But that 85L at that price is a steal. If possible I would get two and sell the other for a nice profit!


----------



## agierke (Sep 13, 2013)

umm....no one else thinks this sounds too good to be true? the scam factor on this is raising major red flags for me. i would hate for you to drop significant money on what you feel is a great deal only to find out you got taken and are unable to recover your money.

please tell me this is an individual you know who is unloading his gear on the cheap.


----------



## fegari (Sep 13, 2013)

agierke said:


> umm....no one else thinks this sounds too good to be true? the scam factor on this is raising major red flags for me. i would hate for you to drop significant money on what you feel is a great deal only to find out you got taken and are unable to recover your money.
> 
> please tell me this is an individual you know who is unloading his gear on the cheap.



The OP stated these are Canon refurbs, so yes it should be ensured he's dealing with them or an authorized reseller...


----------



## brett b (Sep 13, 2013)

My vote:
85
16-35


----------



## agierke (Sep 13, 2013)

> The OP stated these are Canon refurbs, so yes it should be ensured he's dealing with them or an authorized reseller...



Yes I saw that, but if you go to the canon refurb site they list these items significantly higher than what the OP is stating. So I am confused as to the source of these items. They don't appear to be refurbs direct from canon, so if that's the case where are they coming from and how is it that they can be claimed as canon refurbs?

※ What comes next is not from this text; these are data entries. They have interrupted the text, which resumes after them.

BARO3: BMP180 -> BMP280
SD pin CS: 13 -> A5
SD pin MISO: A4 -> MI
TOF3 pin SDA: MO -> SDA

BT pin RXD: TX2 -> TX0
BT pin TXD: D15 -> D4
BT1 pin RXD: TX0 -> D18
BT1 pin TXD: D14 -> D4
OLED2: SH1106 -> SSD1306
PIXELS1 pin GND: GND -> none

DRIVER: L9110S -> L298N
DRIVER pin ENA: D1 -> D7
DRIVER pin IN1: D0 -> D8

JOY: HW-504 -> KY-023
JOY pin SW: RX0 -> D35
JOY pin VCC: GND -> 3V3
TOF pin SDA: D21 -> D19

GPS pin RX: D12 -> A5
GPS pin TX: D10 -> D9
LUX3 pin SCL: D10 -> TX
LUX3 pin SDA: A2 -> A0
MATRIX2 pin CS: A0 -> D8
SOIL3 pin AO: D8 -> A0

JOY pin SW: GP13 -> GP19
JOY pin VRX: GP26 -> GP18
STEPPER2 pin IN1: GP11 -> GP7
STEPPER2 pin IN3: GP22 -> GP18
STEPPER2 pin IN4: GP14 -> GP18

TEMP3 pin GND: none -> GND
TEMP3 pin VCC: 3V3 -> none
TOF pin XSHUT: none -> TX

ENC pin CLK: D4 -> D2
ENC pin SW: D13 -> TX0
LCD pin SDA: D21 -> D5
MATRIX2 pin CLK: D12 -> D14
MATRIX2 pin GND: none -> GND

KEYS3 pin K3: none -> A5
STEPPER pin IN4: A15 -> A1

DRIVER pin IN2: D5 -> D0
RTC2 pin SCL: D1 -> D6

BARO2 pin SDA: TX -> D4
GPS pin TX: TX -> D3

Those prices are so low that something really feels off to me. It could be legit but if I were in that same position I would be asking a ton more questions before I even started considering which combo I would want


----------



## Rienzphotoz (Sep 13, 2013)

I'd pick:
16-35 f/2.8
85 f/1.2


----------



## jdramirez (Sep 13, 2013)

agierke said:


> > The OP stated these are Canon refurbs, so yes it should be ensured he's dealing with them or an authorized reseller...
> 
> 
> 
> ...



my guess is Canon really screwed up and this is customer services attempt at making it up to him. I'd dealt with Canon customer service... they are pricks.


----------



## KKCFamilyman (Sep 13, 2013)

Ok pulled the trigger on

85l
135l
24-70 f4
600ex
$1900 plus tax

Ohh yeah it is from canon and legit. Not from a offsite. They screwed up a repair 4 times over and ruined a few small jobs and an event. They are trying to make it up to me. I think I may get the rest just need to work on the wife. The problem with the 16-35 is I felt I would just be buying it to buy it not for any purpose I had in mind. Depemding on what I keep I may end up with it. Also the 50 l was offered at $700 but again i have a 35 and now a 85 so figured it was not necessary. The flash was a big win for $300. Also the 135 $400 GREAT so excited to get that.


----------



## Eldar (Sep 14, 2013)

Congratulations, great deal and good choices!

I have the 16-35, but I don´t use it much. I don´t like the wide angel distortion you get beyond 24mm. Landscapes are OK, but people look terrible. I have also sold my 50L, because I am using the 35/1.4 (Sigma) and 85L instead. So from my perspective, you made good choices.


----------



## pwp (Sep 14, 2013)

biscuit said:


> Darkn3ss said:
> 
> 
> > Call your credit card company, and get as many as you can get flip them and make some coin. I'd take an 85mm if you'd do that.
> ...


 8) Absolutely don't miss this opportunity. 
Borrow money if you have to and buy the lot. See what you like and re-sell the surplus. 
You'll make a tidy profit. 

-pw


----------



## agierke (Sep 14, 2013)

> Ohh yeah it is from canon and legit. Not from a offsite. They screwed up a repair 4 times over and ruined a few small jobs and an event.



ah i see. what luck! though it sounds like you had to earn it with some grief. 

sry for being such a downer earlier...i'd rather play devil's advocate to help someone avoid getting screwed though. there has always been so much scam in the photo equipment business that when it sounds too good to be true then it most certainly is.

shame you couldn't pull the trigger on everything though. at those prices you could have sold a few of the peices and probably gotten what you wanted for essentially free.


----------